Nonetheless, in its reply, Halliburton counters that although it "has admitted in its discovery responses that the two frac jobs at issue meet the claims of the patent-in-suit, [it] still needs to understand RTZ's infringement analysis." Reply at 6. Additionally, Halliburton contends Interrogatories Nos. 8 and 9 are "typical contention interrogatories contemplated by the Federal Rules." Id. at 1. Therefore, Halliburton contends the Court "should require RTZ to fully answer Halliburton's interrogatories, based on its present knowledge, so that Halliburton may better rebut RTZ's infringement theories." Id. at 2. Moreover, Halliburton does not dispute Realtimezone's assertion that its inquiries relate to "substantive" issues of patent litigation not notice of Realtimezone's infringement theories. Id. at 6, n. 4 ("RTZ argues that Halliburton's inquiries relate to "substantive issues of patent litigation, not notice of RTZ's infringement theories. RTZ is correct — Halliburton seeks more than notice of RTZ's claims.").
"Proper infringement contentions provide a defendant with notice of a plaintiff's infringement theories." Eon Corp. IP Holdings LLC v. Sensus USA Inc., 2010 WL 346218 *2 (E.D. Tex. Jan. 21, 2010). However, "[i]nfringement contentions are not intended to require a party to set forth a prima facie case of infringement and evidence in support thereof." Realtime Data, LLC v. Packeteer, Inc., 2010 WL 346218, *5 (E.D. Tex. Aug. 18, 2009); see also Samsung SDI Co. v. Matsushita Elec. Indus. Co., 2006 WL 5097360 (C.D. Cal. June 5, 2006). Furthermore, the Court has "considerable discretion in determining when contention interrogatories must be answered, and there is considerable support for deferring answers to contention interrogatories until after a substantial amount of discovery has been completed." Lucero v. Valdez, 240 F.R.D. 591, 594 (D.N.M. 2007). Discovery in this case is not complete. Therefore, even if Interrogatories Nos. 8 and 9 are governed by Rule 33 of the Federal Rules of Civil Procedure, it would be premature to direct Realtimezone to answer Interrogatories Nos. 8 and 9 at this time. All Realtimezone is required to do in its infringement contentions is provide Halliburton with notice of its infringement theories.
As to the deficiencies in its Infringement Claim Chart information relating to Claims 18, 13 and 15, Realtimezone contends it does not have any evidence to support an infringement allegation of these claims.
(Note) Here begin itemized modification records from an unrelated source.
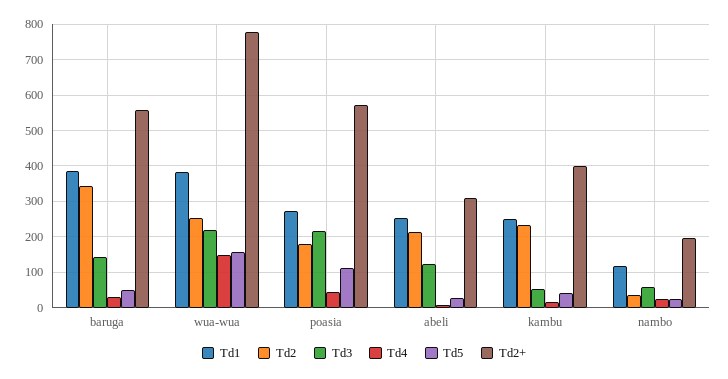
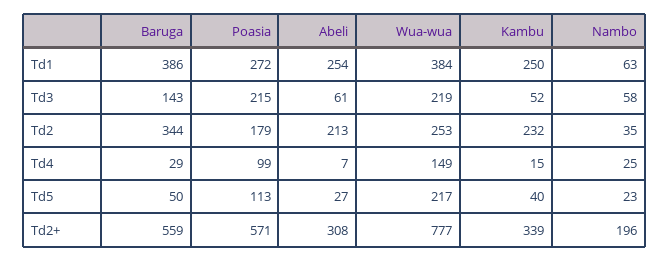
  {
    "Td1": {
      "baruga": 386,
      "wua-wua": 384,
      "poasia": 272,
      "abeli": 254,
      "kambu": 250,
-     "nambo": 120
+     "nambo": 63
    },
    "Td2": {
      "baruga": 344,
      "wua-wua": 253,
      "poasia": 179,
      "abeli": 213,
      "kambu": 232,
      "nambo": 35
    },
    "Td3": {
      "baruga": 143,
      "wua-wua": 219,
      "poasia": 215,
-     "abeli": 120,
+     "abeli": 61,
      "kambu": 52,
      "nambo": 58
    },
    "Td4": {
      "baruga": 29,
      "wua-wua": 149,
-     "poasia": 40,
+     "poasia": 99,
      "abeli": 7,
      "kambu": 15,
      "nambo": 25
    },
    "Td5": {
      "baruga": 50,
-     "wua-wua": 160,
+     "wua-wua": 217,
      "poasia": 113,
      "abeli": 27,
      "kambu": 40,
      "nambo": 23
    },
    "Td2+": {
      "baruga": 559,
      "wua-wua": 777,
      "poasia": 571,
      "abeli": 308,
-     "kambu": 400,
+     "kambu": 339,
      "nambo": 196
    }
  }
However, Realtimezone points out that the parties are only mid-way through discovery, and it should not be prohibited from identifying or alleging other Halliburton infringing activities based upon additional discovery requests which are still outstanding. Moreover, Realtimezone contends that upon completion of discovery it will supplement its Infringement Claim Chart to include any new information pertinent to the infringement analysis. The Court will grant Realtimezone the opportunity to supplement its Infringement Claim Chart.
Based on the foregoing, the Court finds that Realtimezone's infringement contentions are specific enough to provide Halliburton with notice of Realtimezone's infringement theories. Accordingly, Halliburton's motion to compel is denied.
NOW, THEREFORE,
IT IS HEREBY ORDERED that Defendant Hallilburton Energy Services, Inc.'s Motion to Compel Plaintiff Realtimezone, Inc. to Supplement Interrogatory Nos. 8 and 9 [Doc. No. 79] is denied.